En 1927 apparaît le Type VD, une 7/8 CV de 1,2 litres de cylindrée, la première Turcat-Méry dans le segment des voitures populaires. Séduisants, ses modèles ne parviendront pas à stopper la fonte des finances, la voiture étant encore handicapée par un prix de vente élevé. Le Type VF de 10 CV ne s'en tire pas mieux. Afin d'éviter le dépôt de bilan, Arthur Provenzal décide de présenter des véhicules remaniés, diminuant ainsi les prix, au Salon de Paris de 1927. Les voitures adoptent désormais des moteurs CIME et SCAP. On découvre alors le type VD6, une six cylindres à moteur CIME de 9 CV à culbuteurs, ou 11 CV à soupapes latérales. On trouve aussi la WG8, une huit cylindres de 14 CV à moteur SCAP à soupapes en tête.
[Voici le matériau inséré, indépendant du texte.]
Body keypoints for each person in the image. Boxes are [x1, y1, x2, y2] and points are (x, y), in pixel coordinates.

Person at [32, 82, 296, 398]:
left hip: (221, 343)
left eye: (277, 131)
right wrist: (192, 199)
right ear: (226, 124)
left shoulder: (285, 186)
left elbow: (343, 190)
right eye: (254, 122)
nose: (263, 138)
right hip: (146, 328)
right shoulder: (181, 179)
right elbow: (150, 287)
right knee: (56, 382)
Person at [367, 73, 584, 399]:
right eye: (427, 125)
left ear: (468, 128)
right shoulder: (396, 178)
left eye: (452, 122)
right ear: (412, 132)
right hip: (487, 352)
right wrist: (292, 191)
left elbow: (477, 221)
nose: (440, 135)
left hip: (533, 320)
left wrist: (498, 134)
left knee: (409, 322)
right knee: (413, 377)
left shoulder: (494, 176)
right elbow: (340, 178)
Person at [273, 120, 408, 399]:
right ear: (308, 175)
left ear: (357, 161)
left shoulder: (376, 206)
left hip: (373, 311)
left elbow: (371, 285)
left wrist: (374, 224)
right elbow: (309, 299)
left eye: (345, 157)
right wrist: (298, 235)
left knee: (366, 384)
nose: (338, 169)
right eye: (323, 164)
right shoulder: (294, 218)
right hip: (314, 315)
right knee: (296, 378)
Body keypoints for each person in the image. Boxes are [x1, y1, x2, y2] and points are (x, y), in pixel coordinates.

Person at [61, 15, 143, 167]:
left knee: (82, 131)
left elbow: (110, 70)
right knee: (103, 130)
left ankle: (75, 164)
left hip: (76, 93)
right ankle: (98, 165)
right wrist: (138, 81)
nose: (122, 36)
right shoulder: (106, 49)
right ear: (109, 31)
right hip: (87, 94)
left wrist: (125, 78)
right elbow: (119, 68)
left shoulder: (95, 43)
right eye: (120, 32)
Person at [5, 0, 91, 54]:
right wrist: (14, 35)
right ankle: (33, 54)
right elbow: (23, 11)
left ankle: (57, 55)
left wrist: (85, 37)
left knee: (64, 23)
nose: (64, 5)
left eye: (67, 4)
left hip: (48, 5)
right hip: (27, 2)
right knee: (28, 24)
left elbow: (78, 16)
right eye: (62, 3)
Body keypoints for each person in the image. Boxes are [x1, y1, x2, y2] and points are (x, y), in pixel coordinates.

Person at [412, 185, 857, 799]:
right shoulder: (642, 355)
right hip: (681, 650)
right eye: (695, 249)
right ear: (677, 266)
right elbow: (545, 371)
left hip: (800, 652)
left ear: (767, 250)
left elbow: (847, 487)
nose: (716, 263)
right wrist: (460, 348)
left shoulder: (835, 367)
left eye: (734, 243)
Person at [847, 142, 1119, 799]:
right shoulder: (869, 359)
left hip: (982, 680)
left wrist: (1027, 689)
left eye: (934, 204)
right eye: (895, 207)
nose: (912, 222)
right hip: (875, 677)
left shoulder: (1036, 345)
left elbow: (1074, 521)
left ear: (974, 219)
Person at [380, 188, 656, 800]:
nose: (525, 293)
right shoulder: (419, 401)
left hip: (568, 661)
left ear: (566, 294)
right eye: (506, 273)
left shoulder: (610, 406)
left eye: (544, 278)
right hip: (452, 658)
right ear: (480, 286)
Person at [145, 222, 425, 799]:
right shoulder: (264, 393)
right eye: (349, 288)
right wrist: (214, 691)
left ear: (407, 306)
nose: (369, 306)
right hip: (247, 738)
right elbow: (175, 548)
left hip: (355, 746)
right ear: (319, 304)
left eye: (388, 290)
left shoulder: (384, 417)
Esseulé, découragé, confronté à trop de problèmes financiers, trop éloigné de la capitale où sont prises la majorité des décisions par les instances automobiles, Arthur Provenzal préfère jeter l'éponge et l'usine est placée en liquidation judiciaire en 1929. La marque fermera ses portes et l'usine sera détruite quelques temps plus tard.